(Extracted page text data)
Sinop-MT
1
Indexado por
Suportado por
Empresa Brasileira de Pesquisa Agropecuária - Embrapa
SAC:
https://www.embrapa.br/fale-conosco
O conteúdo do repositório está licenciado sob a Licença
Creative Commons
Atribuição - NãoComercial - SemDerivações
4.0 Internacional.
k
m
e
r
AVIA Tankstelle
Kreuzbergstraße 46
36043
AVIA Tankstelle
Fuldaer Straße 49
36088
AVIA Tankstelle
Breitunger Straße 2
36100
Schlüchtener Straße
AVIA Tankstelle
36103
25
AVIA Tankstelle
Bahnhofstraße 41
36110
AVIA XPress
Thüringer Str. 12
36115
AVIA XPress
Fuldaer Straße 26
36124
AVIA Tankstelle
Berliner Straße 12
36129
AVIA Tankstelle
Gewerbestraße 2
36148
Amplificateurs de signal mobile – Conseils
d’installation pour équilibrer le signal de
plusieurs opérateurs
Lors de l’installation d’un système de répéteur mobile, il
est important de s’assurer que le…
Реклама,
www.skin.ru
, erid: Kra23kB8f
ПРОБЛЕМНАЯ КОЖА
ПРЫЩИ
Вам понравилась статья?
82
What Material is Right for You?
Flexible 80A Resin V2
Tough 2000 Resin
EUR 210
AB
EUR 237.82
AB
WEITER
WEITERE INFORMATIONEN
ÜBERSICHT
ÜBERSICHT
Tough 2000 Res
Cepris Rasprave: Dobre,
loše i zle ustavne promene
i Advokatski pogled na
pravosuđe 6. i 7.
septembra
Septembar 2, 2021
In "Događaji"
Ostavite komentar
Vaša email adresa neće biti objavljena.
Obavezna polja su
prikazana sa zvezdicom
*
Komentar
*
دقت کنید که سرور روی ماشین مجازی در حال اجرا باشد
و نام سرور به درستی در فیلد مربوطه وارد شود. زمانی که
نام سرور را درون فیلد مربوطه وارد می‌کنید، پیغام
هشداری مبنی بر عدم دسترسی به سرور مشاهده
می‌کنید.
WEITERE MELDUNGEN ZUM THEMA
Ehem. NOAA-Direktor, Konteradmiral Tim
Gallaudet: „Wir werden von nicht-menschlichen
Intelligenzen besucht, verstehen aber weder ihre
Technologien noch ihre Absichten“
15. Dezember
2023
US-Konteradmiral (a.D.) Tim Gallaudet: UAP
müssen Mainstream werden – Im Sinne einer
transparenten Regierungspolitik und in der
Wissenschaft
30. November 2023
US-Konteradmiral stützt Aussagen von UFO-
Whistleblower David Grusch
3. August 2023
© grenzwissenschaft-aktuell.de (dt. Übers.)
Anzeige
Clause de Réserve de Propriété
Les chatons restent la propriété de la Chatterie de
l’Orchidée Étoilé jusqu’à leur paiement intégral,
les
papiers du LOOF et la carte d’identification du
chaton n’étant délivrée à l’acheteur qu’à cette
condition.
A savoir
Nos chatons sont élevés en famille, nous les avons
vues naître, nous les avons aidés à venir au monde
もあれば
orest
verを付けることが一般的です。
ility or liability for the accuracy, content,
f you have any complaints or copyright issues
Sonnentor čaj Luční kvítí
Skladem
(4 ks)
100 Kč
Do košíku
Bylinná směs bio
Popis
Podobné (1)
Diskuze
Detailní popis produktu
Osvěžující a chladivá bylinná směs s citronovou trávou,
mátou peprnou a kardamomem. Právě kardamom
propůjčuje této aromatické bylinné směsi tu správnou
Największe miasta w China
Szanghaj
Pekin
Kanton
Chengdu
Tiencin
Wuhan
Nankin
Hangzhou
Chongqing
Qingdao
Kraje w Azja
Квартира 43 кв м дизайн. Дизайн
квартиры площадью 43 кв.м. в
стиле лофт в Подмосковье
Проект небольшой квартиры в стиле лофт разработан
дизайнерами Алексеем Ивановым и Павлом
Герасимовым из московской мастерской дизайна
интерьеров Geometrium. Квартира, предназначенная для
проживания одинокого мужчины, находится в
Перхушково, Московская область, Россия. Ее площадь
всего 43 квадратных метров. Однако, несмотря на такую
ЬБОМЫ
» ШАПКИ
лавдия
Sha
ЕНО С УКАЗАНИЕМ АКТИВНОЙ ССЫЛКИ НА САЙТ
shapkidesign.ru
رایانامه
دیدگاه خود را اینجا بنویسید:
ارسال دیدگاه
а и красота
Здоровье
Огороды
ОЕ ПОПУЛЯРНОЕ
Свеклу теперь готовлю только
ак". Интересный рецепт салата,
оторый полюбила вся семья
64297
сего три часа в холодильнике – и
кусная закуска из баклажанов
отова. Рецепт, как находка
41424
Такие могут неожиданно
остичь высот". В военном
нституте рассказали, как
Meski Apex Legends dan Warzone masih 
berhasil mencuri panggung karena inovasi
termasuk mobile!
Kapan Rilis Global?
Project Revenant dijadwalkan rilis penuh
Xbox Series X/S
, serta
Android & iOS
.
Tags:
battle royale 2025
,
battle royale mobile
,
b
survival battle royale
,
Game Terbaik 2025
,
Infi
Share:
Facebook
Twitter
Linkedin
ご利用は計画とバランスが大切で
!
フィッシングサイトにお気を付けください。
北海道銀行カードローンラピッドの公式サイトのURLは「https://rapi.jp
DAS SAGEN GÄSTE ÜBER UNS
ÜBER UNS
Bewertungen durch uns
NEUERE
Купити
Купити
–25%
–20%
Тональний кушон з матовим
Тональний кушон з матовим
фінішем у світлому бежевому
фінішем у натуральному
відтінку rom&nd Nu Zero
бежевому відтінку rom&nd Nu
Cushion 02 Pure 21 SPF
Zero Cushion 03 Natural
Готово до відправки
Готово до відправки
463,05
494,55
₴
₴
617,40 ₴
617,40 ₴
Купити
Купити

* **Job item**:
Write out every line of the records above word for word, keeping the original order.

* **Finished exercise**:
Sinop-MT
1
Indexado por
Suportado por
Empresa Brasileira de Pesquisa Agropecuária - Embrapa
SAC:
https://www.embrapa.br/fale-conosco
O conteúdo do repositório está licenciado sob a Licença
Creative Commons
Atribuição - NãoComercial - SemDerivações
4.0 Internacional.
k
m
e
r
AVIA Tankstelle
Kreuzbergstraße 46
36043
AVIA Tankstelle
Fuldaer Straße 49
36088
AVIA Tankstelle
Breitunger Straße 2
36100
Schlüchtener Straße
AVIA Tankstelle
36103
25
AVIA Tankstelle
Bahnhofstraße 41
36110
AVIA XPress
Thüringer Str. 12
36115
AVIA XPress
Fuldaer Straße 26
36124
AVIA Tankstelle
Berliner Straße 12
36129
AVIA Tankstelle
Gewerbestraße 2
36148
Amplificateurs de signal mobile – Conseils
d’installation pour équilibrer le signal de
plusieurs opérateurs
Lors de l’installation d’un système de répéteur mobile, il
est important de s’assurer que le…
Реклама,
www.skin.ru
, erid: Kra23kB8f
ПРОБЛЕМНАЯ КОЖА
ПРЫЩИ
Вам понравилась статья?
82
What Material is Right for You?
Flexible 80A Resin V2
Tough 2000 Resin
EUR 210
AB
EUR 237.82
AB
WEITER
WEITERE INFORMATIONEN
ÜBERSICHT
ÜBERSICHT
Tough 2000 Res
Cepris Rasprave: Dobre,
loše i zle ustavne promene
i Advokatski pogled na
pravosuđe 6. i 7.
septembra
Septembar 2, 2021
In "Događaji"
Ostavite komentar
Vaša email adresa neće biti objavljena.
Obavezna polja su
prikazana sa zvezdicom
*
Komentar
*
دقت کنید که سرور روی ماشین مجازی در حال اجرا باشد
و نام سرور به درستی در فیلد مربوطه وارد شود. زمانی که
نام سرور را درون فیلد مربوطه وارد می‌کنید، پیغام
هشداری مبنی بر عدم دسترسی به سرور مشاهده
می‌کنید.
WEITERE MELDUNGEN ZUM THEMA
Ehem. NOAA-Direktor, Konteradmiral Tim
Gallaudet: „Wir werden von nicht-menschlichen
Intelligenzen besucht, verstehen aber weder ihre
Technologien noch ihre Absichten“
15. Dezember
2023
US-Konteradmiral (a.D.) Tim Gallaudet: UAP
müssen Mainstream werden – Im Sinne einer
transparenten Regierungspolitik und in der
Wissenschaft
30. November 2023
US-Konteradmiral stützt Aussagen von UFO-
Whistleblower David Grusch
3. August 2023
© grenzwissenschaft-aktuell.de (dt. Übers.)
Anzeige
Clause de Réserve de Propriété
Les chatons restent la propriété de la Chatterie de
l’Orchidée Étoilé jusqu’à leur paiement intégral,
les
papiers du LOOF et la carte d’identification du
chaton n’étant délivrée à l’acheteur qu’à cette
condition.
A savoir
Nos chatons sont élevés en famille, nous les avons
vues naître, nous les avons aidés à venir au monde
もあれば
orest
verを付けることが一般的です。
ility or liability for the accuracy, content,
f you have any complaints or copyright issues
Sonnentor čaj Luční kvítí
Skladem
(4 ks)
100 Kč
Do košíku
Bylinná směs bio
Popis
Podobné (1)
Diskuze
Detailní popis produktu
Osvěžující a chladivá bylinná směs s citronovou trávou,
mátou peprnou a kardamomem. Právě kardamom
propůjčuje této aromatické bylinné směsi tu správnou
Największe miasta w China
Szanghaj
Pekin
Kanton
Chengdu
Tiencin
Wuhan
Nankin
Hangzhou
Chongqing
Qingdao
Kraje w Azja
Квартира 43 кв м дизайн. Дизайн
квартиры площадью 43 кв.м. в
стиле лофт в Подмосковье
Проект небольшой квартиры в стиле лофт разработан
дизайнерами Алексеем Ивановым и Павлом
Герасимовым из московской мастерской дизайна
интерьеров Geometrium. Квартира, предназначенная для
проживания одинокого мужчины, находится в
Перхушково, Московская область, Россия. Ее площадь
всего 43 квадратных метров. Однако, несмотря на такую
ЬБОМЫ
» ШАПКИ
лавдия
Sha
ЕНО С УКАЗАНИЕМ АКТИВНОЙ ССЫЛКИ НА САЙТ
shapkidesign.ru
رایانامه
دیدگاه خود را اینجا بنویسید:
ارسال دیدگاه
а и красота
Здоровье
Огороды
ОЕ ПОПУЛЯРНОЕ
Свеклу теперь готовлю только
ак". Интересный рецепт салата,
оторый полюбила вся семья
64297
сего три часа в холодильнике – и
кусная закуска из баклажанов
отова. Рецепт, как находка
41424
Такие могут неожиданно
остичь высот". В военном
нституте рассказали, как
Meski Apex Legends dan Warzone masih 
berhasil mencuri panggung karena inovasi
termasuk mobile!
Kapan Rilis Global?
Project Revenant dijadwalkan rilis penuh
Xbox Series X/S
, serta
Android & iOS
.
Tags:
battle royale 2025
,
battle royale mobile
,
b
survival battle royale
,
Game Terbaik 2025
,
Infi
Share:
Facebook
Twitter
Linkedin
ご利用は計画とバランスが大切で
!
フィッシングサイトにお気を付けください。
北海道銀行カードローンラピッドの公式サイトのURLは「https://rapi.jp
DAS SAGEN GÄSTE ÜBER UNS
ÜBER UNS
Bewertungen durch uns
NEUERE
Купити
Купити
–25%
–20%
Тональний кушон з матовим
Тональний кушон з матовим
фінішем у світлому бежевому
фінішем у натуральному
відтінку rom&nd Nu Zero
бежевому відтінку rom&nd Nu
Cushion 02 Pure 21 SPF
Zero Cushion 03 Natural
Готово до відправки
Готово до відправки
463,05
494,55
₴
₴
617,40 ₴
617,40 ₴
Купити
Купити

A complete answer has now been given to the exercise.